Friday, May 21, 2021 | 5:30PM to 7PM

During the 2020 summer of global uprisings in defense of Black life, widely circulated anti‐racist reading lists created heightened demand for books that promised to teach readers how to examine their internalized racism. Situated in U.S. racial liberalism’s extensive literary genealogy, anti‐racist “how‐to” literature has historically swooped in during moments of heightened racialized confusion to restore narratives of American exceptionalism. This literature sustains the tenuous promise that racism is something that one can challenge in interpersonal relationships and by following specific steps toward individualized behavior correction.

Building on a broader body of work that has critiqued liberal anti‐racisms for detracting from abolitionist struggles against racialized injustice, this presentation based on an article by Prof.
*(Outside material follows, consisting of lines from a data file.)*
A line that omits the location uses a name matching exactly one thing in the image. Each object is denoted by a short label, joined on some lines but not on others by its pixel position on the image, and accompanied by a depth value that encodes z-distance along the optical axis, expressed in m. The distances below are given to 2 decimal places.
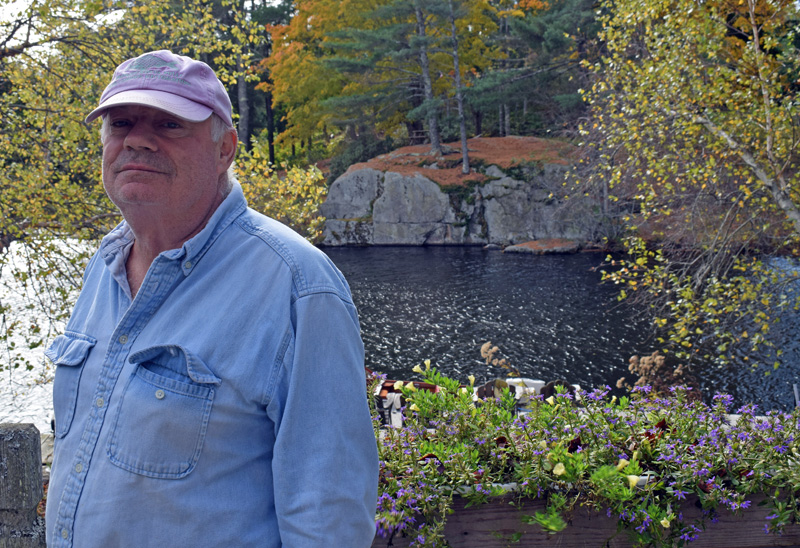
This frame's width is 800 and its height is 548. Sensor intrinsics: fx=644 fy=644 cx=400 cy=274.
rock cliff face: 26.44
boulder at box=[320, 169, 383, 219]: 28.59
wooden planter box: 2.51
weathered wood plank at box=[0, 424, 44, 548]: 2.48
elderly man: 1.33
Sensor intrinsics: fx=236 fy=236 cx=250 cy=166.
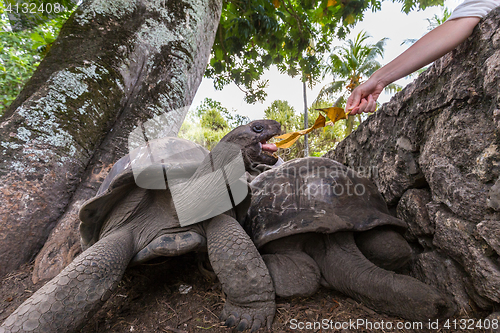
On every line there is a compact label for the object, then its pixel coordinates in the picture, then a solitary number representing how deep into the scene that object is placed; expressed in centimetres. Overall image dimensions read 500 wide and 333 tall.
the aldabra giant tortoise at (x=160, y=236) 102
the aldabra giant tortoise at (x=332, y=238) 118
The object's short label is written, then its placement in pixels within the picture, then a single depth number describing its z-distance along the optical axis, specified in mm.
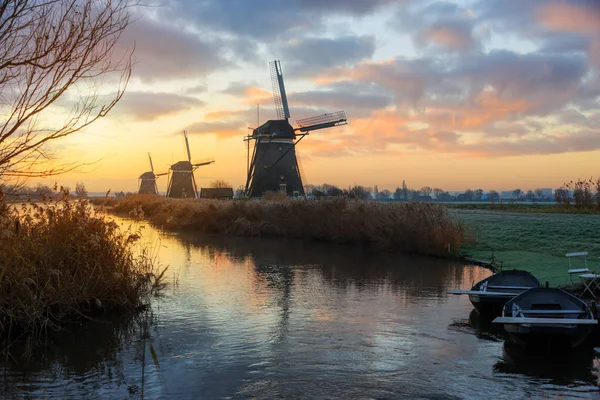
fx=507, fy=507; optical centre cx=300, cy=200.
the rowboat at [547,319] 7867
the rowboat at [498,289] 10312
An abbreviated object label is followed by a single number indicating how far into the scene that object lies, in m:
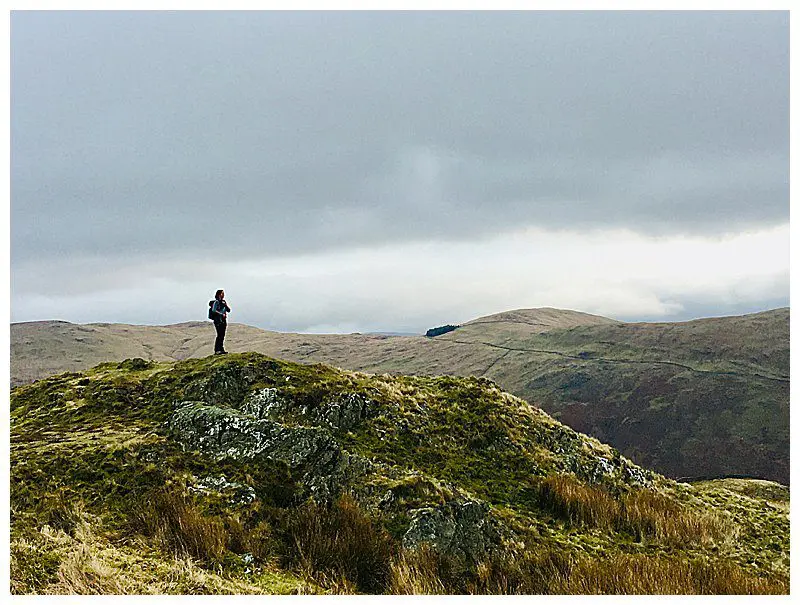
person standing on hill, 17.03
Elizabeth Hanna Rubio specifically frames the limitations that “how‐to anti‐racisms” place on transgressive multiracial coalition building. Through ethnographic analysis of discourses and practices that move through various sites of contemporary Black‐Asian American activist encounters, Prof. Rubio builds on Black and radical women of color feminist theorizations of solidarity to show how “how‐tos” destabilize coalition building by overdetermining resolutions to conflict. She argues that in “settling” anti‐racism into a repertoire of predetermined steps, how‐to‐ism constrains the contradiction, anger, and uncertainty that is fundamental to forging the radical accountability central to abolitionist work.

Article: https://anthrosource.onlinelibrary.wiley.com/doi/10.1002/nad.12139

Author Bio

Elizabeth Hanna Rubio will receive her Ph.D. in Cultural Anthropology from the University of California, Irvine (June 2021). She will continue on as a Chancellor's Postdoctoral Fellow at UCLA's Asian American Studies department. Building on her background as a community organizer, Rubio writes about the fraught politics of multiracial coalition-building in immigrant justice spaces and the complexities of thinking immigrant justice through an abolitionist lens. Her current project explores these themes through four years of ethnographic research with undocumented Korean American organizers in Southern California, Washington D.C., and Chicago. You can find her work published in Amerasia Journal, The Journal for the Anthropology of North America, the Los Angeles Review of Books, Cultural Anthropology Fieldsights, and other mediums.